>>>>
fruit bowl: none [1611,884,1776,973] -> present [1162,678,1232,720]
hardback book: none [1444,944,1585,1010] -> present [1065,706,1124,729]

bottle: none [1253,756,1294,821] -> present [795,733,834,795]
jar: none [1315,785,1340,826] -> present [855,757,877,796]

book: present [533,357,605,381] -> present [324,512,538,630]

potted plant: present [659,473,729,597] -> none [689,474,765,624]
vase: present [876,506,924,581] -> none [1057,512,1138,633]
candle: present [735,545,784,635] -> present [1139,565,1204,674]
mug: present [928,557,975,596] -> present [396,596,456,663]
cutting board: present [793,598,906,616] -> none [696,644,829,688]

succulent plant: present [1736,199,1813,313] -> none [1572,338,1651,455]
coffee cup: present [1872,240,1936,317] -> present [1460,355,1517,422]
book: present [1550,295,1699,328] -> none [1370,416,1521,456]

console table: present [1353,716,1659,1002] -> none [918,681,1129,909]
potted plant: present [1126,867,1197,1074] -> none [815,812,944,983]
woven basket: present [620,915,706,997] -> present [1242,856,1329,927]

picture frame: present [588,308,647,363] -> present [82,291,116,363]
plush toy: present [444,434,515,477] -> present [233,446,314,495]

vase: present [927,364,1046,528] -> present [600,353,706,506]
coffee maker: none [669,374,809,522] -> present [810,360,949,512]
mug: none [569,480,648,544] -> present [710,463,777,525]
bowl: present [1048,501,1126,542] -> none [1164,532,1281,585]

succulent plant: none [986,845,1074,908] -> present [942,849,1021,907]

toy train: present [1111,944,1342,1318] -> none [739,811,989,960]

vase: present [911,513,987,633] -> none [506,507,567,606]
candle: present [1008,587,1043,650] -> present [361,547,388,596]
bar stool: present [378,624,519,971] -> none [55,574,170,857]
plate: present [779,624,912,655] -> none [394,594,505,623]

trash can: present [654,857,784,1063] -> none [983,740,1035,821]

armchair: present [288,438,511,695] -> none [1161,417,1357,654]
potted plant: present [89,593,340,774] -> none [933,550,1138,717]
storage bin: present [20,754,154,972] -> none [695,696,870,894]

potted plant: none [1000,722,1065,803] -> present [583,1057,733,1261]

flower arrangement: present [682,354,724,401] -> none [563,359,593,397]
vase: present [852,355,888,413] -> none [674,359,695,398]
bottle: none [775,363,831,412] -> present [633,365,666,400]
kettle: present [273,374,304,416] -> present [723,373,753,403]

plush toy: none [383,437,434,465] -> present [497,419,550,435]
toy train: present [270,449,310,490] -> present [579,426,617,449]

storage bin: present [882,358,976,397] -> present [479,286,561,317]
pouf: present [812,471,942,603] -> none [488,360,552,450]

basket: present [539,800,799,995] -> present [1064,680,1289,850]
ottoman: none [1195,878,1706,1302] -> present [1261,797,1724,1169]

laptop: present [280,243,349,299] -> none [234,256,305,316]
<<<<
Directive: Using the entries above, restate word for word every line from the one that contains "candle: present [1008,587,1043,650]" through the last.

Task answer:
candle: present [1008,587,1043,650] -> present [361,547,388,596]
bar stool: present [378,624,519,971] -> none [55,574,170,857]
plate: present [779,624,912,655] -> none [394,594,505,623]

trash can: present [654,857,784,1063] -> none [983,740,1035,821]

armchair: present [288,438,511,695] -> none [1161,417,1357,654]
potted plant: present [89,593,340,774] -> none [933,550,1138,717]
storage bin: present [20,754,154,972] -> none [695,696,870,894]

potted plant: none [1000,722,1065,803] -> present [583,1057,733,1261]

flower arrangement: present [682,354,724,401] -> none [563,359,593,397]
vase: present [852,355,888,413] -> none [674,359,695,398]
bottle: none [775,363,831,412] -> present [633,365,666,400]
kettle: present [273,374,304,416] -> present [723,373,753,403]

plush toy: none [383,437,434,465] -> present [497,419,550,435]
toy train: present [270,449,310,490] -> present [579,426,617,449]

storage bin: present [882,358,976,397] -> present [479,286,561,317]
pouf: present [812,471,942,603] -> none [488,360,552,450]

basket: present [539,800,799,995] -> present [1064,680,1289,850]
ottoman: none [1195,878,1706,1302] -> present [1261,797,1724,1169]

laptop: present [280,243,349,299] -> none [234,256,305,316]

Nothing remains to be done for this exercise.